In God's time and in His way - that's what these chapters are
about. Despite the age of Abram and
Sara, despite their prolonged period of waiting for the child to come, despite the
damage they cause by trying to fulfil God's promise their way (chapter 16), and despite God's unexpected command to sacrifice the promised son and heir, Isaac, we discover that nothing will prevent or hinder God's will to bless the
world through Abraham's descendants. But the twists and
turns that Abraham and Sarah experience are designed to reveal more of God's
loving and faithful character, as well as stimulating and stretching their faith in
His trustworthy Word. This forms the basic pattern of how we are to relate to
God: Abraham provides the model - 'the just will live by faith'.
Matthew 5-9: Matthew arranges his Gospel into interweaving blocks of Jesus' teaching (such as chapters 5-7) followed by chapters that describe His miracles, ministry and engagement with His disciples and others. This pattern is followed throughout the Gospel.

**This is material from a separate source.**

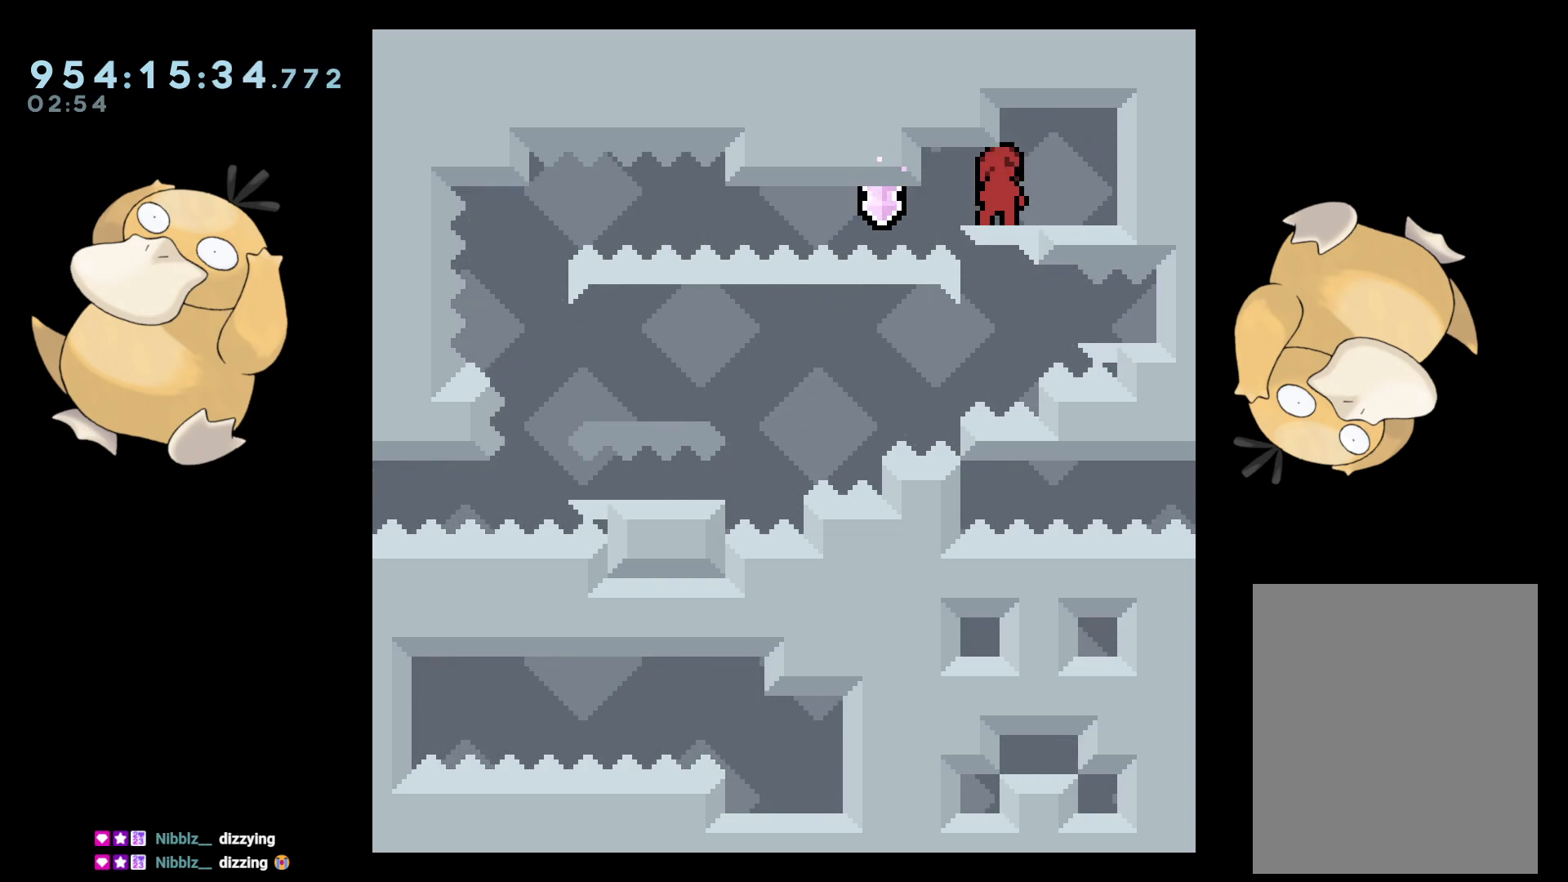
Gameplay with a controller (Nintendo layout); each line is a JSON object with the inputs held at the frame after it. "events" lists button and stick changes between this image and that frame as [ms after this image, input, new state], when the widget could be followed in between. Not read: L3 R3.
{"buttons": ["A"], "left_stick": "center", "right_stick": "center", "events": [[67, "START", "down"], [183, "START", "up"], [233, "DPAD_UP", "down"], [317, "DPAD_UP", "up"], [350, "A", "down"], [417, "A", "up"], [500, "A", "down"]]}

The opening chapters of the Gospel assured us that Jesus is the promised, long-expected King who would come to win people back to God and overcome the enemies of God and those who are faithful to Him (see above!). From now on, faithfulness to God means submitting one's life to King Jesus and in faith following Him as His disciple. We cannot claim to know and serve God if we keep Jesus at arm's length (7:21-23). But what does the King require of those who commit to Him? What does it mean to be a disciple of Jesus? That's what the Sermon on the Mount begins to answer. There will be so much more to learn about discipleship in Matthew's Gospel, but this is where we start.
So much of what Jesus says in these chapters is not telling believers what to do as it is in describing what disciples become as they live under the Kingship of Christ. The Pharisees were known and, in measure, commended for their religious righteousness in their relentless pursuit of obeying God's Law (5:20). But their 'obedience' was only on the surface of their lives; their hearts remained unchanged and harboured all sorts of internal sins such as anger, lust, revenge and hatred (5:21-48) which festered away unchallenged and untouched. The righteousness that Jesus commends is an obedience to God's Law that flows from a repenting heart transformed by Jesus and which seeks to please Him because His blessing (5:3-10) is what our hearts desperately long for and delight in. We do not obey God in order to be loved and blessed by God; we lovingly obey God because we know we are loved and blessed by Him.
Jesus is not teaching "a" way (one of many ways) to living a better or more satisfying life. In fact to live like this - like Jesus, for Jesus - is to invite suspicion, opposition, even persecution (5:11-12). Rather, Jesus is saying, in light of eternity, there is only one way to live: His way, through trusting in Him. To live life in any other way is lose one's life and will lead to disaster (7:13-14, 21-27).